Biddy appeared before Daphne then and held out the blue opalescent stone key. “Here is your key, little mistress. Biddy is remembering that Boppy was taking it from Mrs. Greengrass when-”

“‘Mrs. Greengrass’?” Daphne interrupted, “not ‘mistress’?”

Biddy’s ears lowered until they were hanging slack against her head. “Biddy is making you angry!”

“No, she-you haven’t,” Daphne replied, reaching for Biddy’s hands before the house elf could succeed in punishing herself. “I told you that I don’t like you doing that.”

“Yes, little mistress. Biddy is sorry.”

Grasping the key tightly in one hand, Daphne asked, “Why did Boppy take the key from Mother?”

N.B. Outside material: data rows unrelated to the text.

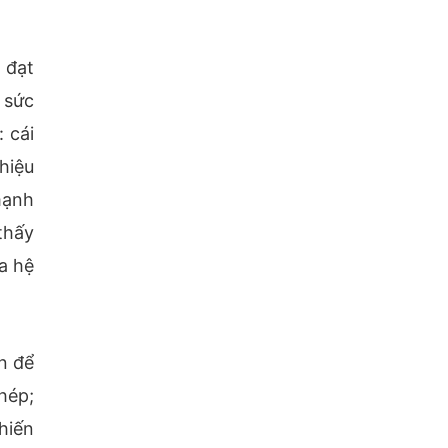
 đạt
 sức
 cái
 hiệu
mạnh
thấy
a hệ
n để
hép;
hiến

“The late master said the key is being yours, and your things is always being put away in the old nursery or your chambers, little mistress,” Biddy replied, pressing the key into Daphne’s hands. “Biddy is sure that Mrs. Greengrass was forgetting this.”

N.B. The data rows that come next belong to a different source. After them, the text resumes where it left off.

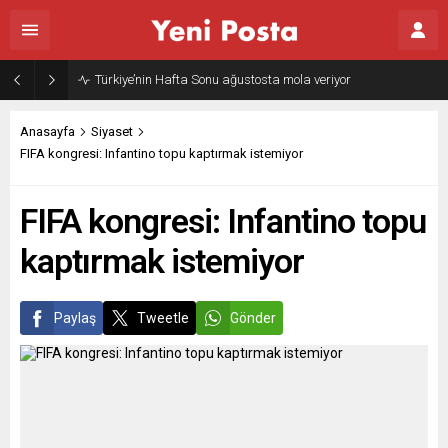
Anasayfa
Siyaset
FIFA kongresi: Infantino topu kaptırmak istemiyor
FIFA kongresi: Infantino topu
kaptırmak istemiyor
Paylaş
Tweetle
Gönder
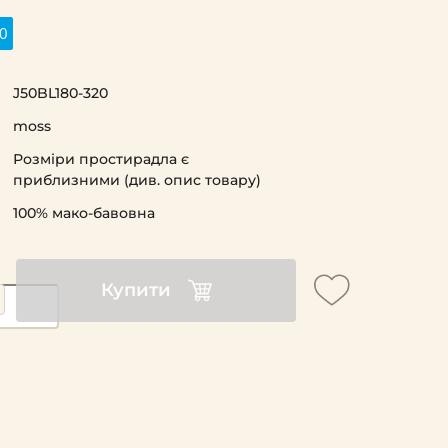
0
J50BL180-320
moss
Розміри простирадла є
приблизними (див. опис товару)
100% мако-бавовна
Купити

Of course she was, Daphne thought, as the cold anger spreading through her stomach began to calm her. “Well done, Biddy. It was well done of you to remember the key-and of Boppy to put it away where it belonged.”

Biddy’s face lit up with a rosiness that Daphne hadn’t seen on it since her father had been the master of the house.

I’m a good “little mistress,” aren’t I? Daphne thought, feeling unusually clever for once as an idea took shape in her mind. “Yes, and you must tell Boppy I said so. In fact,” she continued, wanting to test her nascent theory, “you should do that now before you ask Mother about tomorrow’s breakfast. When I go to Hogwarts, she’ll be your big mistress again, won’t she?”

Biddy’s ears quivered. “But, but you is being the mistress of this house. The late master . . . .”

To think I believed that Mother was using that “you’re a woman, now” line to avoid running the household! Daphne thought, proud of herself for at last having puzzled everything out. I know why Mother’s been so desperate for me find a boy! It’s because she doesn’t have one-not a husband, not a son-she only has me. “And if I get married, she’ll have my money.”

“Little mistress?”

“Yes, Biddy?”

“Was Mrs. Greengrass not telling you about the late master’s will?”

“Stop speaking like an imbecile! I’ve heard how you talk to Boppy and Botty when you think you’re by yourselves.”

Biddy hung her head. “It’s tradition, little mistress.”

“Well, I want to start a new one for the Greengrass family house elves, you hear? Speak properly-please,” Daphne added, feeling justified. A mistress should be able to speak to her servants however she chooses, she told herself.

“Yes, mistress,” Biddy replied, her ears standing straight and still. “Shall I continue packing your trunks?”

“No. I’ll finish my own packing.” And none of it will be green, Daphne thought, suddenly excited by the thought of returning to Hogwarts. School’s going to become my silver-my silver and blue-paradise, Daphne promised herself, rubbing her key for reassurance, and Mother can stay here and rot in her own green hell.